▸ **TASK LIST**:
A) Transcribe the excerpt on the British Empire Exhibition from "Wembley was a" to "patriotism and derring-do.".
B) List every individual person that the excerpt on the British Empire Exhibition refers to, whether by name or by title.
C) Take the excerpt on the British Empire Exhibition further, writing on from the point where it stops.

The ruling establishment, however, even when Government was in the hands of the Labour Party, had by no means abandoned the imperial purpose. Its members knew that the world influence of Great Britain, its wealth, its self-esteem perhaps, depended upon the possession of the Empire, and few politicians, not even Socialists, believed that it should be allowed to wither. Besides, the ‘sacred trust’ which the League of Nations mandate had bestowed upon civilization as a whole was still best administered, they thought, by the British Empire. The effects of the New Imperialism having long worn off, then, repeated attempts were made to boost the image of Empire, make it exciting to a new and more cynical generation, and contrive fresh realities for it.

2

The most lavish exercise in indoctrination was the British Empire
Exhibition at Wembley in 1924. The biggest fair Britain had ever known, this was a vast advertisement, inspiring to some, laughable to others, innocently entertaining to the vast majority, for the principles, practice and above all continuation of Empire.

Wembley was a suburb on the edge of the countryside, at the end of the London underground railway. The Exhibition made it famous, for to its 220 acres of pavilion and display ground there came, during its 150 days’ opening, 27 million people—more than half the population of Great Britain, and more than four times as many as went to the Great Exhibition of 1851. The exhibition was mounted with the maximum publicity throughout the Empire—the very first broadcast in Johannesburg was an organ recital to raise funds for it—but it was chiefly aimed, of course, at the domestic public, a public becoming more urbanized and domesticated every year, more degenerate, readers of the
Morning
Post
would say, and apparently less ready to respond to the calls of patriotism and derring-do.

Everything that was imperial was packed into Wembley’s fifteen miles of streets. There was a great stadium, to signify sportingness. There was a Palace of Engineering, the largest concrete building in the world, to illustrate invention. There was a statue of the Prince of Wales made of Canadian butter. There was a reproduction of the Niagara Falls, which, being on the Canadian-American frontier, were at least half-imperial, and a reconstruction of the tomb of Tutankhamun, who, since he had been disinterred by Lord Carnarvon, was at least posthumously British, and a posse of Tibetan trumpeters whose origins somewhere east of the Karakoram surely made them more or less Indian. The whole arena was fluttered over by a perpetual cloud of Union Jacks, and at night it was ‘floodlit’, as a recent Americanism had it: while round and round the entire exhibition, night and day, there trundled on elevated tracks, like a figure of the imperial momentum, its private railroad line, the Never-Stop Railway.

The show was opened imperially, too, by the King himself, his speech being ‘broadcasted’ into a million homes by the transmitters of the British Broadcasting Company, and turned into a gramophone record that same afternoon by His Master’s Voice. ‘This great
achievement’, said His Majesty slowly, ‘reveals to us the whole Empire in little…. We believe that this Exhibition will bring the peoples of the Empire to a better knowledge of how to meet their reciprocal wants and aspirations; and we hope further that the success of the exhibition may bring lasting benefits not to the Empire only, but to mankind in general.’ Lord Milner hoped Wembley would provide a ‘powerful bulwark’ against the decay of the Empire, and so clearly did the organizing committee of generals, retired pro-consuls and imperial tycoons—the exhibition cost
£
4 million, but much of the cash was provided by commerce and industry (and it lost
£
1½ million in the end).

▸ **People photos with keypoints**:
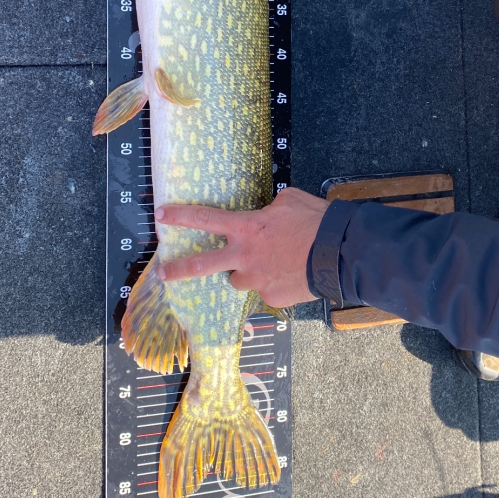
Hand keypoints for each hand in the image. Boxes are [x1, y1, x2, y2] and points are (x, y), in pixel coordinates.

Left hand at [155, 187, 328, 307]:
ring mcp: (256, 279)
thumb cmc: (315, 222)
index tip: (161, 214)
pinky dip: (275, 283)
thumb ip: (271, 207)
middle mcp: (244, 255)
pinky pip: (266, 290)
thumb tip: (269, 211)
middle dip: (179, 269)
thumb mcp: (289, 200)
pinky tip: (292, 275)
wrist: (337, 252)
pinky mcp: (271, 297)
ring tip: (266, 265)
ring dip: (245, 274)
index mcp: (246, 227)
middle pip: (202, 264)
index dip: (180, 215)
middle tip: (163, 272)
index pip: (205, 218)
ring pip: (238, 280)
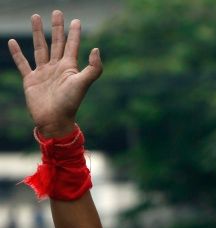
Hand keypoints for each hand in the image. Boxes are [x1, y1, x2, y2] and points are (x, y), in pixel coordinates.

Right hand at [8, 10, 101, 137]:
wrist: (54, 121)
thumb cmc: (69, 104)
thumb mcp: (82, 84)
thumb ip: (93, 69)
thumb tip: (96, 49)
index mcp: (69, 68)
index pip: (72, 45)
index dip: (74, 33)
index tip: (76, 21)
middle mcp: (56, 68)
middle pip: (57, 43)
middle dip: (57, 28)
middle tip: (57, 12)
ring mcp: (43, 73)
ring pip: (40, 48)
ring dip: (38, 33)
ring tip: (35, 17)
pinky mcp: (31, 80)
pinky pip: (23, 63)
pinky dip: (17, 53)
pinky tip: (12, 42)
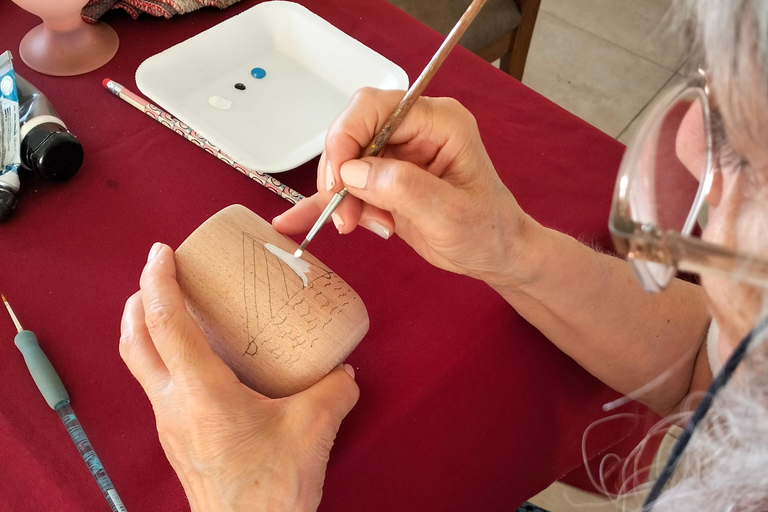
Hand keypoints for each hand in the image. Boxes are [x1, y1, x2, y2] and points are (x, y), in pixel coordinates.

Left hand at [120, 243, 358, 511]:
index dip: (159, 281)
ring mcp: (171, 425)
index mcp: (201, 390)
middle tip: (159, 276)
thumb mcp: (314, 428)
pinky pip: (160, 388)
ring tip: (174, 313)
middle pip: (135, 340)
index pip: (165, 322)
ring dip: (147, 331)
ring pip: (142, 366)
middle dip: (139, 300)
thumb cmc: (270, 489)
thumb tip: (342, 372)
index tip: (162, 252)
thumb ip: (334, 390)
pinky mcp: (179, 441)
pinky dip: (166, 361)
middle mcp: (174, 404)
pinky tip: (200, 365)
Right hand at [274, 88, 537, 286]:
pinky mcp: (384, 180)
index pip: (375, 107)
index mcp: (438, 122)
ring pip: (345, 162)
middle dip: (340, 175)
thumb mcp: (451, 213)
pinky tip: (297, 221)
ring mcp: (397, 155)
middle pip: (353, 133)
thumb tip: (352, 172)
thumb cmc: (487, 230)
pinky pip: (347, 186)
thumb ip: (403, 188)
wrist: (495, 254)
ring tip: (355, 227)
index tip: (337, 181)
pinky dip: (325, 204)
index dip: (346, 137)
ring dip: (340, 197)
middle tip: (344, 216)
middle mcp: (414, 130)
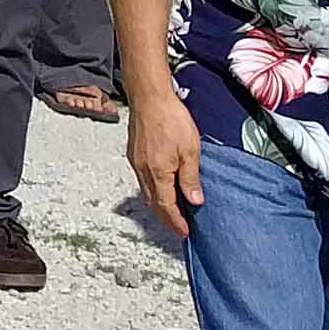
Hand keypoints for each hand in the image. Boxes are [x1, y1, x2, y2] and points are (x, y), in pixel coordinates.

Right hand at [126, 93, 203, 236]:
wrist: (149, 97)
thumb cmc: (170, 119)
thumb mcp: (190, 150)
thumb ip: (190, 178)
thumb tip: (194, 201)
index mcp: (158, 173)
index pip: (166, 206)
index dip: (176, 221)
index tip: (184, 232)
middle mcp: (143, 171)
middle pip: (154, 203)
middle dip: (166, 217)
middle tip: (179, 226)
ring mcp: (136, 162)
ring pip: (147, 192)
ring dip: (159, 204)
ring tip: (172, 211)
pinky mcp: (134, 154)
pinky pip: (143, 180)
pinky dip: (153, 190)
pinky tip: (161, 187)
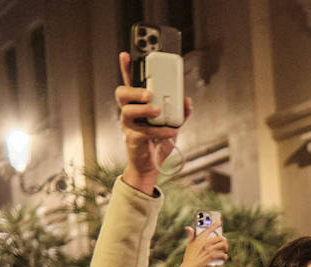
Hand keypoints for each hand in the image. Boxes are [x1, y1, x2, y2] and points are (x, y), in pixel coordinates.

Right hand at [115, 52, 192, 195]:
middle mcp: (130, 111)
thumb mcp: (173, 124)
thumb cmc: (158, 141)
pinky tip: (171, 132)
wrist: (152, 166)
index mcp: (138, 103)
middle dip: (134, 90)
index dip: (127, 68)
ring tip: (158, 111)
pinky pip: (144, 132)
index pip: (130, 82)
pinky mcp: (133, 139)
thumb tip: (188, 101)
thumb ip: (180, 112)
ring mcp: (129, 125)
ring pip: (128, 111)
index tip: (126, 55)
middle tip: (149, 93)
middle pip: (122, 93)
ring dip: (143, 109)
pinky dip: (159, 131)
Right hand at [180, 225, 228, 266]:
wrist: (189, 266)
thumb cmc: (189, 256)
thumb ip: (191, 235)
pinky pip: (222, 254)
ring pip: (223, 245)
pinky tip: (224, 257)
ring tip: (225, 251)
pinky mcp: (211, 256)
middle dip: (224, 241)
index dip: (215, 225)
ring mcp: (209, 249)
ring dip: (226, 248)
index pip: (209, 229)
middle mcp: (205, 242)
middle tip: (224, 245)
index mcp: (200, 238)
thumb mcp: (189, 244)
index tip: (220, 223)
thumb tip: (188, 227)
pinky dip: (225, 256)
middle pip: (220, 238)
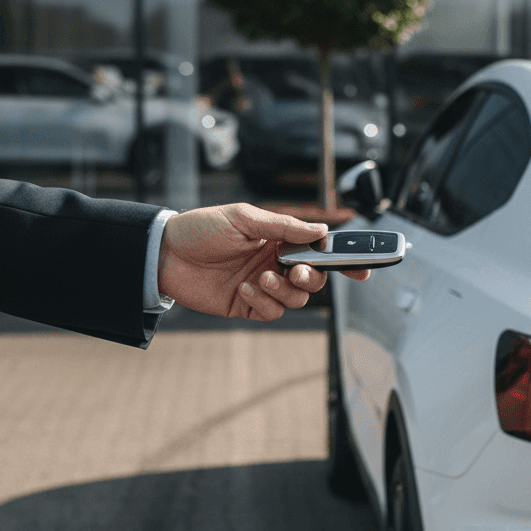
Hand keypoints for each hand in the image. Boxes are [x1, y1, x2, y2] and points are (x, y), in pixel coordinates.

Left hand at [158, 203, 370, 320]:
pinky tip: (244, 289)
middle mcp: (276, 262)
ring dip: (284, 290)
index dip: (347, 259)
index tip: (366, 267)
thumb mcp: (244, 218)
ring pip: (297, 298)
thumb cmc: (201, 229)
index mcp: (280, 238)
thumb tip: (320, 231)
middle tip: (297, 271)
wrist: (164, 254)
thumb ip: (284, 227)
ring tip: (261, 278)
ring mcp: (263, 285)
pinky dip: (264, 302)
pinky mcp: (248, 306)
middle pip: (316, 278)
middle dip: (314, 277)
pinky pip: (273, 312)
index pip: (321, 249)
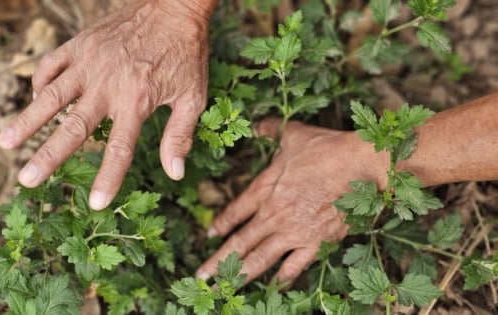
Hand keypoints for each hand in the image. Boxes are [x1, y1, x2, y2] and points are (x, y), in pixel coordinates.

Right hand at [0, 0, 211, 209]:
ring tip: (5, 142)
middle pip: (72, 127)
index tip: (95, 204)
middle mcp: (108, 85)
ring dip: (27, 120)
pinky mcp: (80, 44)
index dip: (108, 179)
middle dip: (48, 156)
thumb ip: (180, 135)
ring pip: (51, 96)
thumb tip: (175, 174)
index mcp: (138, 101)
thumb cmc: (185, 56)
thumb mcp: (193, 97)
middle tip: (26, 181)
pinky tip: (34, 100)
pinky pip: (51, 65)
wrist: (172, 8)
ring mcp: (90, 63)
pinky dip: (39, 84)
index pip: (119, 149)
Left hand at [196, 118, 386, 284]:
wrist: (359, 165)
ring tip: (227, 287)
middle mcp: (273, 213)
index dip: (221, 223)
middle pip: (240, 242)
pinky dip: (284, 276)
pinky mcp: (316, 242)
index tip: (209, 234)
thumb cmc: (326, 148)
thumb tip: (258, 124)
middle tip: (201, 276)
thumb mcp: (293, 134)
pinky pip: (295, 264)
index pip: (235, 210)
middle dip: (218, 261)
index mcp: (265, 187)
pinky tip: (276, 284)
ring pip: (261, 258)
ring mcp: (293, 230)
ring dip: (241, 273)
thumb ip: (271, 130)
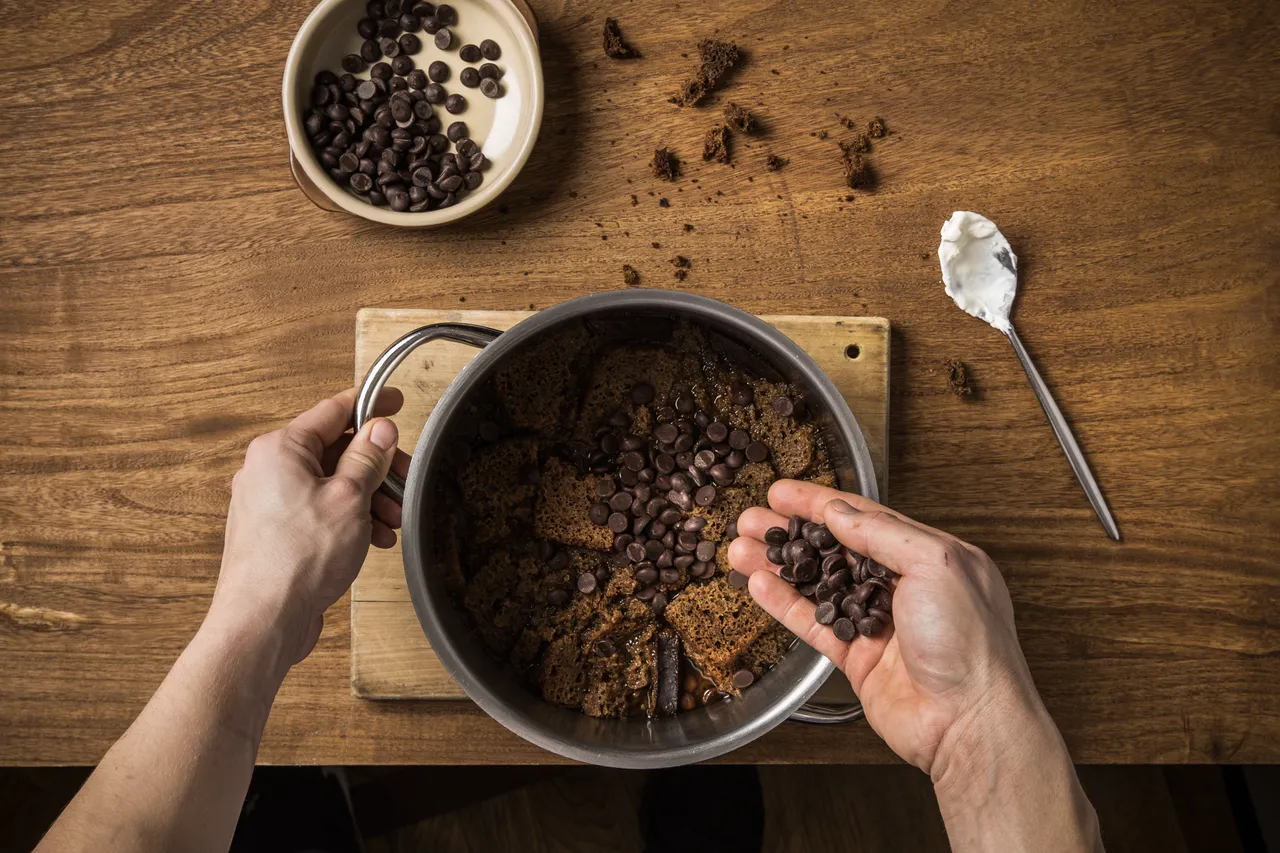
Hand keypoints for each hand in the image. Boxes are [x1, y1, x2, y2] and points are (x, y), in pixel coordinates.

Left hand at [210, 387, 409, 667]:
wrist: (264, 619)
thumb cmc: (296, 560)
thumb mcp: (349, 498)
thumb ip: (367, 458)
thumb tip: (379, 430)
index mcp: (280, 449)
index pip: (333, 411)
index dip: (370, 406)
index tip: (395, 403)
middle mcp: (268, 470)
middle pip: (335, 451)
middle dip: (376, 468)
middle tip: (405, 479)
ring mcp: (269, 502)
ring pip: (330, 483)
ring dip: (367, 497)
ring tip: (392, 520)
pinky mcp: (276, 532)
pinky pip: (320, 510)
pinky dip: (349, 518)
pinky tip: (372, 538)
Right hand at [729, 480, 1037, 778]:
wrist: (968, 722)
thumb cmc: (970, 644)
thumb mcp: (937, 565)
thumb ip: (884, 533)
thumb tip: (839, 512)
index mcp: (931, 557)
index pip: (865, 519)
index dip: (820, 503)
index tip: (783, 492)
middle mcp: (903, 587)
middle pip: (834, 549)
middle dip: (791, 532)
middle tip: (752, 518)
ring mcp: (877, 622)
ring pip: (817, 585)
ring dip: (779, 565)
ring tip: (741, 548)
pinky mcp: (857, 657)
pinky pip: (813, 623)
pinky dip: (784, 603)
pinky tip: (759, 584)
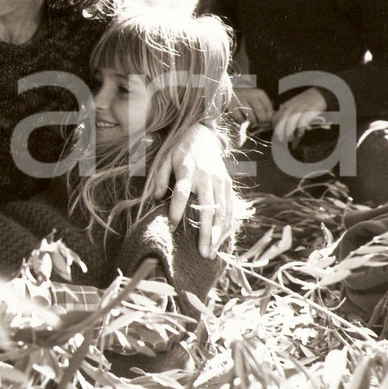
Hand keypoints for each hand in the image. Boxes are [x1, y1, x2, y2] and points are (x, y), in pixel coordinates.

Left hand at [153, 122, 232, 258]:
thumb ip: (160, 178)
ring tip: (212, 252)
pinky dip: (228, 225)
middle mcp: (206, 177)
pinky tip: (222, 239)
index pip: (182, 193)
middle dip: (206, 232)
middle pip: (208, 208)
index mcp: (188, 170)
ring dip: (219, 233)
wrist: (204, 134)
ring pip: (222, 211)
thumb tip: (156, 199)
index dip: (177, 210)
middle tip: (202, 253)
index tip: (172, 227)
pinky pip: (230, 207)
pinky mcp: (228, 183)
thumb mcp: (165, 158)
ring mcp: (220, 181)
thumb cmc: (181, 150)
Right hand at [228, 87, 274, 128]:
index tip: (266, 122)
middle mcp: (252, 95)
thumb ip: (265, 108)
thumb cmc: (244, 97)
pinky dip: (242, 122)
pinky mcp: (232, 105)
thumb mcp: (256, 99)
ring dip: (251, 123)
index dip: (269, 118)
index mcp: (260, 94)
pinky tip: (241, 119)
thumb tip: (271, 120)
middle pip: (262, 115)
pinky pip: (240, 119)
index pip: (269, 110)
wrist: (226, 91)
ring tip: (249, 121)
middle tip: (257, 123)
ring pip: (252, 118)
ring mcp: (241, 100)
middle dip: (260, 122)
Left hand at [272, 87, 327, 144]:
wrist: (320, 94)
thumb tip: (282, 127)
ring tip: (290, 139)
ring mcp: (300, 108)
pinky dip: (300, 129)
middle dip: (280, 131)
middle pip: (281, 120)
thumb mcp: (293, 106)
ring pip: (290, 122)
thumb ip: (287, 114)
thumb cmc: (305, 103)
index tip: (276, 135)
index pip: (276, 117)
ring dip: (289, 132)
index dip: (275, 128)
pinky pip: (302, 121)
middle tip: (282, 139)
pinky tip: (300, 134)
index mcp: (286, 106)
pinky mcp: (309, 110)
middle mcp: (291, 107)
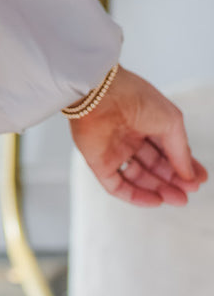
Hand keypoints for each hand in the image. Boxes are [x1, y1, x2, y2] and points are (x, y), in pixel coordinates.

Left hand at [69, 66, 208, 206]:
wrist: (98, 93)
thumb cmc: (132, 97)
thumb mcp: (171, 121)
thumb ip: (181, 150)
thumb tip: (189, 173)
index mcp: (145, 120)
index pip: (166, 148)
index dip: (183, 164)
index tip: (198, 178)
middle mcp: (129, 135)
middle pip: (154, 165)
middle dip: (173, 180)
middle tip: (189, 191)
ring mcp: (113, 149)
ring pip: (138, 176)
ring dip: (158, 189)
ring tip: (178, 199)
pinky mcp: (98, 162)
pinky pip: (117, 185)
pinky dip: (136, 196)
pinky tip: (155, 201)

▸ **TASK RESPONSES**:
A)
Wembley was a suburb on the edge of the countryside, at the end of the London underground railway. The Exhibition made it famous, for to its 220 acres of pavilion and display ground there came, during its 150 days’ opening, 27 million people—more than half the population of Great Britain, and more than four times as many as went to the Great Exhibition of 1851. The exhibition was mounted with the maximum publicity throughout the Empire—the very first broadcast in Johannesburg was an organ recital to raise funds for it—but it was chiefly aimed, of course, at the domestic public, a public becoming more urbanized and domesticated every year, more degenerate, readers of the
Morning
Post
would say, and apparently less ready to respond to the calls of patriotism and derring-do.

B)
- the Prince of Wales
- Tutankhamun
- Lord Carnarvon
- the King (His Majesty)
- Lord Milner

C)
Many of the surviving imperialists helped. Kipling named the Exhibition streets—Drake’s Way, Dominion Way, and running grandly down a slight hill through the centre of the great display, Empire Way itself, with the huge pavilions of Canada and Australia, the Palaces of Industry and Engineering (‘six and a half times the size of Trafalgar Square’), and the Empire Stadium standing Romanly at the end of it. Edward Elgar, now Master of the King’s Musick, conducted the massed choirs at the opening ceremony on St George’s Day, and they sang his great hymn, almost an alternative national anthem, ‘Land of Hope and Glory’. Edwin Lutyens, the architect of the Viceroy’s palace at New Delhi, designed the Queen’s Doll’s House, which was probably the most popular exhibit in the entire show. The architecture was distinctly gubernatorial, neo-classical with oriental interludes, the gardens were landscaped in the best Jamaican or Ceylonese manner around a cool English stream. Imperial scholars published a twelve-volume Survey of the British Empire to commemorate the event, and as for the British Government’s own pavilion, it frankly described itself as ‘British civilization in microcosm, illuminating and epitomizing the imperial ideal’.

By the standards of the day the publicity arrangements were very expert. There can hardly have been a soul in the kingdom who did not know about the British Empire Exhibition, and the lion rampant which was its symbol became part of the nation’s visual currency. For a whole generation, Wembley came to typify a moment of life, as the Crystal Palace had frozen time for their grandparents seventy years before. Even so, many people saw something flaccid, even
ludicrous, to this self-conscious projection of the imperial theme.
Punch
thought it downright silly, and published a cartoon by H. M. Bateman captioned ‘Do you Wemble?’, typifying the whole exhibition in terms of its roller-coaster. The intellectuals of Hampstead, by now almost unanimously anti-imperialist, disapproved of it on principle, and some of them formed a society called
WGTW
—The Won’t-Go-To-Wembleys.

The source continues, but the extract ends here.